Defenders of the New Deal will find much to argue with in Cole and Ohanion's account, but for simplicity's sake, I am going to zero in on just one point -- the impact of the New Deal on unemployment.
Cole and Ohanian:
The goal of the New Deal was to get Americans back to work. But the New Deal didn't restore employment. In fact, there was even less work on average during the New Deal than before FDR took office.
How can one make this claim? Unemployment reached 25 percent in the Great Depression, and fell steadily until World War II (although there were some bumps up along the way). Ah, but the revisionist position is that unemployment did not fall as much as it should have. And this argument is based on an interesting interpretation of the available data. As Amity Shlaes, currently the premier anti-New Deal historical revisionist writing for a popular audience, explained proudly in her own Wall Street Journal opinion piece in November, "The Krugman Recipe for Depression," a necessary step is to not count as employed those people in "temporary jobs in emergency programs."
That means, everyone who got a job during the Great Depression via the Works Progress Administration (WPA) or Civilian Conservation Corps (CCC), or any other of Roosevelt's popular New Deal workfare programs, doesn't get counted as employed in the statistics used by Cole, Ohanian and Shlaes.
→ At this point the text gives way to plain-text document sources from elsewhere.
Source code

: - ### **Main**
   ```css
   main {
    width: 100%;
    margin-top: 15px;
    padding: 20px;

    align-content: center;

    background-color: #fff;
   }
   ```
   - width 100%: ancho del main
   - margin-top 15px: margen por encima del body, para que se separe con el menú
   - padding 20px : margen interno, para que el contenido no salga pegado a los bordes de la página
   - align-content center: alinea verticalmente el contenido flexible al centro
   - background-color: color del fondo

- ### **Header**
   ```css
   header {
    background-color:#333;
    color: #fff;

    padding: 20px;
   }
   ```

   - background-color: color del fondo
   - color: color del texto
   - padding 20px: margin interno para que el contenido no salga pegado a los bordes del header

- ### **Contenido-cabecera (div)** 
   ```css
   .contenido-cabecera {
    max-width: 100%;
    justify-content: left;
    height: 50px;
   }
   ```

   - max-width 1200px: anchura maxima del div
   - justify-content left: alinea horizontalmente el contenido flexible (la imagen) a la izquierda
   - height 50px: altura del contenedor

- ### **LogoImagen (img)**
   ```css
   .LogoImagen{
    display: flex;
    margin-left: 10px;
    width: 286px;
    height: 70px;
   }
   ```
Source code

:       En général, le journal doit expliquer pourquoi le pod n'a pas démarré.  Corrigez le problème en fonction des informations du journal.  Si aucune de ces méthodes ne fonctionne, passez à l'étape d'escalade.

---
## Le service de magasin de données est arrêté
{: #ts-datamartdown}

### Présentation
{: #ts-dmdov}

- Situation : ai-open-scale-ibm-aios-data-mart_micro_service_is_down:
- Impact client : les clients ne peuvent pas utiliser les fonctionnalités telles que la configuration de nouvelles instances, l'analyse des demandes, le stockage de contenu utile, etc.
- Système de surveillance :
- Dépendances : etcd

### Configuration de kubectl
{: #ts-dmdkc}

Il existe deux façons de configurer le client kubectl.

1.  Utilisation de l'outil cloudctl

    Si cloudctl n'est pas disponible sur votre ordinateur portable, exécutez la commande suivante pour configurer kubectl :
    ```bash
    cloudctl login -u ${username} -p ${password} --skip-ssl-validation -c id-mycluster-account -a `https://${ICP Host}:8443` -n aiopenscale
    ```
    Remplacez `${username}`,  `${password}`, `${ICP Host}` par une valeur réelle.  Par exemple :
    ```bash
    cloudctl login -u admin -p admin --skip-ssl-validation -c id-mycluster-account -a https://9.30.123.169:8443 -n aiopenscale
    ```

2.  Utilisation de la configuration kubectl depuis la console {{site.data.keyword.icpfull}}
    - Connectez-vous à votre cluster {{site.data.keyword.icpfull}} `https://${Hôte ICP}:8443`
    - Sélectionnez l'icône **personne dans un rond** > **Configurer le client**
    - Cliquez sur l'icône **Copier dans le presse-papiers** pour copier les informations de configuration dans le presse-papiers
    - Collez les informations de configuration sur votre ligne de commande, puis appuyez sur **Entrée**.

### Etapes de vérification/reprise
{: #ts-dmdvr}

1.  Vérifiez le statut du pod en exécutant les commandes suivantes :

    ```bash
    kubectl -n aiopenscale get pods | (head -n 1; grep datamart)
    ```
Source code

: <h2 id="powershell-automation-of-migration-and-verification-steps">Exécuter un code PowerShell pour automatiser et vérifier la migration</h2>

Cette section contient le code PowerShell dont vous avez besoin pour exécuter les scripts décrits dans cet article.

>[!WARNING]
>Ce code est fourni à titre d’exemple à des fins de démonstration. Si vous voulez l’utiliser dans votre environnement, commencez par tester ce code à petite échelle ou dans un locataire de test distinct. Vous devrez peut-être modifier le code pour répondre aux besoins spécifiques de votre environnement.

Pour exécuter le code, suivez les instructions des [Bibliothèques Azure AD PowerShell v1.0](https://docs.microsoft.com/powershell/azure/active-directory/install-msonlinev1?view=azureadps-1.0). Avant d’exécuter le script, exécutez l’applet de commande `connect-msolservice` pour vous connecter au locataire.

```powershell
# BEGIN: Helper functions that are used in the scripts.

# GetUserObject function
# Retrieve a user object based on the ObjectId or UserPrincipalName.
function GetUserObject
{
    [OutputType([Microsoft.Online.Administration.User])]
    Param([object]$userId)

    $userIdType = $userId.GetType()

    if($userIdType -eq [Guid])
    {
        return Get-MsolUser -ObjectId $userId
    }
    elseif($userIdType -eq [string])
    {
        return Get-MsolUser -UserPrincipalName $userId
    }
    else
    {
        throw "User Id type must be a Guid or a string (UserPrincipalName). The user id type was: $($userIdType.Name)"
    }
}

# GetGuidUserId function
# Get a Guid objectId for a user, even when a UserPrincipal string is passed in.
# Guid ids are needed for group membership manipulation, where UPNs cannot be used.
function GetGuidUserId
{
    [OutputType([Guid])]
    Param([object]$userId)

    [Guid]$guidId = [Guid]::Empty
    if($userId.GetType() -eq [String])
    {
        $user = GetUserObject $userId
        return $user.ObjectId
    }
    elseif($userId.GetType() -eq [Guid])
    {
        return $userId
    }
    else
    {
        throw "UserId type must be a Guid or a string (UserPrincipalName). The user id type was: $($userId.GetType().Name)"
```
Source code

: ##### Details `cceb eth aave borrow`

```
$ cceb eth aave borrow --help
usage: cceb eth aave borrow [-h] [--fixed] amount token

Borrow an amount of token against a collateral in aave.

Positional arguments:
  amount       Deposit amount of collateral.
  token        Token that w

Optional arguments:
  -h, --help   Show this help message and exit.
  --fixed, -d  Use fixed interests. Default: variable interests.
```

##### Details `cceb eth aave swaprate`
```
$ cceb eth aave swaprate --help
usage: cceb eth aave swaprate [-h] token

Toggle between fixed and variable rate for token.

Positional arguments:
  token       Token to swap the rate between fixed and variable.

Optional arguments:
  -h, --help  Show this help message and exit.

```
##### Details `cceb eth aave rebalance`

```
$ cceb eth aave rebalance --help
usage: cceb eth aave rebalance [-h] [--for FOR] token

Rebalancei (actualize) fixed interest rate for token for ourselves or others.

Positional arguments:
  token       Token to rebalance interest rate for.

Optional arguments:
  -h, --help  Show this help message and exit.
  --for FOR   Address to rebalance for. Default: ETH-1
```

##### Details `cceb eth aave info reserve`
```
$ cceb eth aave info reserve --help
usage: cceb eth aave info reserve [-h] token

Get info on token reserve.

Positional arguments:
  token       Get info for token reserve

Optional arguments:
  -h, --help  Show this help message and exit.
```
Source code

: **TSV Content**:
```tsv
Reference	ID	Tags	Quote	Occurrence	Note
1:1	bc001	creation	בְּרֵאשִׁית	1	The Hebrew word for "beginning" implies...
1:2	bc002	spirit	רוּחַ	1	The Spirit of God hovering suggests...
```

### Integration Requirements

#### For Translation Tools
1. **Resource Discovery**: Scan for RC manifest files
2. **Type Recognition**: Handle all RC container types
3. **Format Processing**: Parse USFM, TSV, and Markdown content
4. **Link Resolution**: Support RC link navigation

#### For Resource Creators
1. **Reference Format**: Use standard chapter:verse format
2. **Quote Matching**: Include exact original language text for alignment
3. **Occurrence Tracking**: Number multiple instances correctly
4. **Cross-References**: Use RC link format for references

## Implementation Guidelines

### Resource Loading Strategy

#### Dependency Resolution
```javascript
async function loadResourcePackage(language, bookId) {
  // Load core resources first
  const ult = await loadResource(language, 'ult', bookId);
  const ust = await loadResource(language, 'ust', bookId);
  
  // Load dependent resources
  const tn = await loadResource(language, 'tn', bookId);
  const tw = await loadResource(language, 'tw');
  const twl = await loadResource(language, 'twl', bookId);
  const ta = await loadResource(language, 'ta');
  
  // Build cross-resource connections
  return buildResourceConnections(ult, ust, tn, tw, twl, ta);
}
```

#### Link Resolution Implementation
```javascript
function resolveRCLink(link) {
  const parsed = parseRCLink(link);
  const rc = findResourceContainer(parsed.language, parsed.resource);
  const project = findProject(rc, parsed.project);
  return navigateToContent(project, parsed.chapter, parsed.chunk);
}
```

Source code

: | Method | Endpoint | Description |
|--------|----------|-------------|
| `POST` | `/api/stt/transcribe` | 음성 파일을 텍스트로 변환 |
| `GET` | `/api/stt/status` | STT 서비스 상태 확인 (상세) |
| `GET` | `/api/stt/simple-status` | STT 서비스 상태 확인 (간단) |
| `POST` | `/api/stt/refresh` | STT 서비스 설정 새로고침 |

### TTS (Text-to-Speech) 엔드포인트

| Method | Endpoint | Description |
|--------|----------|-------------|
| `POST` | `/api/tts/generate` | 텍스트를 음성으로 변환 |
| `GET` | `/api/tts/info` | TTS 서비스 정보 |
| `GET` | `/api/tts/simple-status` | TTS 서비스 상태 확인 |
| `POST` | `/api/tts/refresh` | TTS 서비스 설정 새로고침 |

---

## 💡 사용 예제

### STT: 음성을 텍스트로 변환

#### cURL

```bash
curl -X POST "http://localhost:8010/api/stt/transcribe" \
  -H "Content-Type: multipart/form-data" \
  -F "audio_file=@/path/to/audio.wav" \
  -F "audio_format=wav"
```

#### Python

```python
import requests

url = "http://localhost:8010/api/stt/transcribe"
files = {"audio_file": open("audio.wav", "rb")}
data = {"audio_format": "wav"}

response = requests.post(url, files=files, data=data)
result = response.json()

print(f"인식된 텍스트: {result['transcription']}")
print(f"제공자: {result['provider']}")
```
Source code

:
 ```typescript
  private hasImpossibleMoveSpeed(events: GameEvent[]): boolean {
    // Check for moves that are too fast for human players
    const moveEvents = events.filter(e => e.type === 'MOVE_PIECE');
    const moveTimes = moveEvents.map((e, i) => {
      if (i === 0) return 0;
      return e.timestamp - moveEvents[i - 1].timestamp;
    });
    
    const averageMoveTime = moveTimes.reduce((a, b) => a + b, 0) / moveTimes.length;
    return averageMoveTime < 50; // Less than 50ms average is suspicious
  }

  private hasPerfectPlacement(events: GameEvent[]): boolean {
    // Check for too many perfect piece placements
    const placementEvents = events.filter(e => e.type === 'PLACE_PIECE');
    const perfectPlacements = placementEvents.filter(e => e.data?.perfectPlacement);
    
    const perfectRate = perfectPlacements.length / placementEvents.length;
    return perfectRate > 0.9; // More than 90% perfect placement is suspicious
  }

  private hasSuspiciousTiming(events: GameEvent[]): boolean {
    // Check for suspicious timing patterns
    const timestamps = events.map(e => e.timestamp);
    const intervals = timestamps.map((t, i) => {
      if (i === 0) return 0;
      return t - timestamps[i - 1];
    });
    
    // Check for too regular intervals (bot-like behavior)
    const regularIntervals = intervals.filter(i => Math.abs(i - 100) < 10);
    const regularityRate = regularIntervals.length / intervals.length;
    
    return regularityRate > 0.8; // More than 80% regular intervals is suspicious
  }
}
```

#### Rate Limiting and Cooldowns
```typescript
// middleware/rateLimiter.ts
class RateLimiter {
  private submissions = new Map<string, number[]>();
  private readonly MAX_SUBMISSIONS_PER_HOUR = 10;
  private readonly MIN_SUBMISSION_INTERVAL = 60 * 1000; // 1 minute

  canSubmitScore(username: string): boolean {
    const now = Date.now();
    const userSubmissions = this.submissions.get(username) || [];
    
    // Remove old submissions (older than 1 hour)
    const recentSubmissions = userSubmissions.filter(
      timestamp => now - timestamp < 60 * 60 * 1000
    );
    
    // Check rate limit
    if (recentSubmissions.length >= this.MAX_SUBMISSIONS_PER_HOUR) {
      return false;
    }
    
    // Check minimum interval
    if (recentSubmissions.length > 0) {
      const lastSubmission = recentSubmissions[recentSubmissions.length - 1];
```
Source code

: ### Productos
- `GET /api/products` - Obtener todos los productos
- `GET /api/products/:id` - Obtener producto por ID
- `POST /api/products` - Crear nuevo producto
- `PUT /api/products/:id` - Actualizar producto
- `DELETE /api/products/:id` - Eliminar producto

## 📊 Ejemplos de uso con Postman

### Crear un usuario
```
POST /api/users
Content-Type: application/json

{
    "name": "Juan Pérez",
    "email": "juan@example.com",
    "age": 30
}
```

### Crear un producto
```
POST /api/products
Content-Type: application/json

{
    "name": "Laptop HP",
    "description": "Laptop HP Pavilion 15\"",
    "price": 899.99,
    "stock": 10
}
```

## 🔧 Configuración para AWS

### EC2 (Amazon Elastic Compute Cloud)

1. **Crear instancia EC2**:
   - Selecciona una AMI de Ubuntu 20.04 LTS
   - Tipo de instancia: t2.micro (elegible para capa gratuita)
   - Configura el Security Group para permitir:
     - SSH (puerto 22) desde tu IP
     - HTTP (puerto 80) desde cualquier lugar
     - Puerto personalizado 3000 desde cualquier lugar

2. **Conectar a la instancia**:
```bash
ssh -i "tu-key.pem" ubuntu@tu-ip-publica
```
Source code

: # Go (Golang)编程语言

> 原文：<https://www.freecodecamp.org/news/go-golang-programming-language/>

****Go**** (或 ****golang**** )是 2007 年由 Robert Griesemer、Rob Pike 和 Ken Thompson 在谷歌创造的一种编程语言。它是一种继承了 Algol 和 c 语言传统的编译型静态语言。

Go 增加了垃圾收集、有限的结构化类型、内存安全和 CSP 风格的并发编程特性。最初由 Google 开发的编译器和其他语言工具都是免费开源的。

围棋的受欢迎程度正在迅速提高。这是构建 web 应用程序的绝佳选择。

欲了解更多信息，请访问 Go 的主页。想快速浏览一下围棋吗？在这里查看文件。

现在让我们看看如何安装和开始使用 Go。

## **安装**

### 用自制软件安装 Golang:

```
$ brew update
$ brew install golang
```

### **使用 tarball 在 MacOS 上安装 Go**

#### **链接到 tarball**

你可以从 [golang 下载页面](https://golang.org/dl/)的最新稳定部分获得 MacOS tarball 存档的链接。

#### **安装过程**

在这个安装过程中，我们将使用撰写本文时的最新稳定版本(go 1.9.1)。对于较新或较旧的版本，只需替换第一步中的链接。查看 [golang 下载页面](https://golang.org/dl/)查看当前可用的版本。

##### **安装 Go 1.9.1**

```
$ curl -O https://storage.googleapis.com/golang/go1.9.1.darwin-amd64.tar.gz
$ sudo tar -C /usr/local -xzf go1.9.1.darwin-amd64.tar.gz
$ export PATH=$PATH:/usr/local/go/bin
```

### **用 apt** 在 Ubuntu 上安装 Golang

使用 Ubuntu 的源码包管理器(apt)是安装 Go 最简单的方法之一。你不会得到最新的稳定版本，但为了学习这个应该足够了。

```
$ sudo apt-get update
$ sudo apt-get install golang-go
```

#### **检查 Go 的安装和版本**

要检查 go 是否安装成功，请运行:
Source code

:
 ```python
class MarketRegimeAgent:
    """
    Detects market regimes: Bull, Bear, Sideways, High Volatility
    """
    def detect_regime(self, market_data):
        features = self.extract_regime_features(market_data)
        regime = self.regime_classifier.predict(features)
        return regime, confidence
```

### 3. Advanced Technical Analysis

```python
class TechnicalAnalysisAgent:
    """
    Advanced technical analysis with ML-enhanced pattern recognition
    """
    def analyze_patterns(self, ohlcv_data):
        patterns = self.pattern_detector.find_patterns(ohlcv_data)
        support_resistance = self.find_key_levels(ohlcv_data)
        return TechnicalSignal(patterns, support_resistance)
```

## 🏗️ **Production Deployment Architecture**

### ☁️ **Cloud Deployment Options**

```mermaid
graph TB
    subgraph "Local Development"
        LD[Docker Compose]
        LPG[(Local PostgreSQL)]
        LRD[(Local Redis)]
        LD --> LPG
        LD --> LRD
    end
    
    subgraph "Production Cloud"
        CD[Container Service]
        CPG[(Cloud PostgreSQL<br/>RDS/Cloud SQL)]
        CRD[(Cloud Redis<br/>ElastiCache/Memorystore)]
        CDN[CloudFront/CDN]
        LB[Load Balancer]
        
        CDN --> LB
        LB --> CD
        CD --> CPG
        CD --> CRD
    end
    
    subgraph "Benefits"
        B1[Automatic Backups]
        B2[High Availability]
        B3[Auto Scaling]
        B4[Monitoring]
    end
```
Let us reflect, for a moment, on what the men and women employed by those programs achieved (aside from earning cash to buy food and pay for shelter, of course). In his paper, "Time for a New, New Deal," Marshall Auerback (pointed to by economist James Galbraith) summarizes:
The government hired about 60 per cent of the unemployed in public works and conservation projects that planted a billion trees, saved the whooping crane, modernized rural America, and built such diverse projects as the Cathedral of Learning in Pittsburgh, the Montana state capitol, much of the Chicago lakefront, New York's Lincoln Tunnel and Triborough Bridge complex, the Tennessee Valley Authority and the aircraft carriers Enterprise and Yorktown.
It also built or renovated 2,500 hospitals, 45,000 schools, 13,000 parks and playgrounds, 7,800 bridges, 700,000 miles of roads, and a thousand airfields. And it employed 50,000 teachers, rebuilt the country's entire rural school system, and hired 3,000 writers, musicians, sculptors and painters, including Willem de Kooning and Jackson Pollock.
In other words, millions of men and women earned a living wage and self-respect and contributed mightily to the national infrastructure. But, according to the statistics as interpreted on the Wall Street Journal editorial page, they were unemployed.